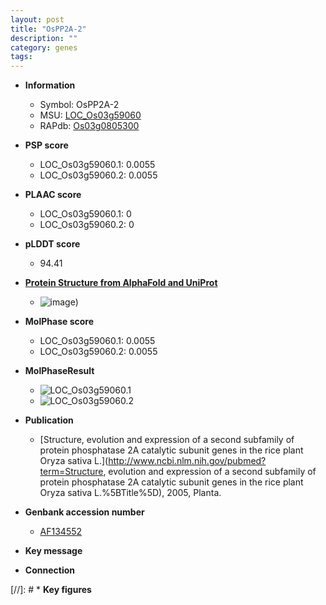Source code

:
 ```yaml
---
layout: post
title: "OsPP2A-2"
description: ""
category: genes
tags: 
---
```


* **Information**  
    + Symbol: OsPP2A-2  
    + MSU: [LOC_Os03g59060](http://rice.plantbiology.msu.edu/cgi-bin/ORF_infopage.cgi?orf=LOC_Os03g59060)  
    + RAPdb: [Os03g0805300](http://rapdb.dna.affrc.go.jp/viewer/gbrowse_details/irgsp1?name=Os03g0805300)  

* **PSP score**  
    + LOC_Os03g59060.1: 0.0055 
    + LOC_Os03g59060.2: 0.0055 

* **PLAAC score**  
    + LOC_Os03g59060.1: 0 
    + LOC_Os03g59060.2: 0 

* **pLDDT score**
    + 94.41

* **[Protein Structure from AlphaFold and UniProt](https://www.uniprot.org/uniprotkb/Q10BT5/entry#structure)**
    + ![image](https://ricepsp.github.io/images/Q1/AF-Q10BT5-F1.png))

* **MolPhase score**
    + LOC_Os03g59060.1: 0.0055
    + LOC_Os03g59060.2: 0.0055

* **MolPhaseResult**
    + ![LOC_Os03g59060.1](https://ricepsp.github.io/pictures/LOC_Os03g/LOC_Os03g59060.1.png)
    + ![LOC_Os03g59060.2](https://ricepsp.github.io/pictures/LOC_Os03g/LOC_Os03g59060.2.png)

* **Publication**  
    + [Structure, evolution and expression of a second subfamily of protein phosphatase 2A catalytic subunit genes in the rice plant Oryza sativa L.](http://www.ncbi.nlm.nih.gov/pubmed?term=Structure, evolution and expression of a second subfamily of protein phosphatase 2A catalytic subunit genes in the rice plant Oryza sativa L.%5BTitle%5D), 2005, Planta.

* **Genbank accession number**  
    + [AF134552](http://www.ncbi.nlm.nih.gov/nuccore/AF134552)

* **Key message**  

* **Connection**  

[//]: # * **Key figures**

• • • •

* [Task item]: If a line above holds the string "github", return it as it stands.

* [Reply]:
    + ![image](https://ricepsp.github.io/images/Q1/AF-Q10BT5-F1.png))
    + ![LOC_Os03g59060.1](https://ricepsp.github.io/pictures/LOC_Os03g/LOC_Os03g59060.1.png)
    + ![LOC_Os03g59060.2](https://ricepsp.github.io/pictures/LOC_Os03g/LOC_Os03g59060.2.png)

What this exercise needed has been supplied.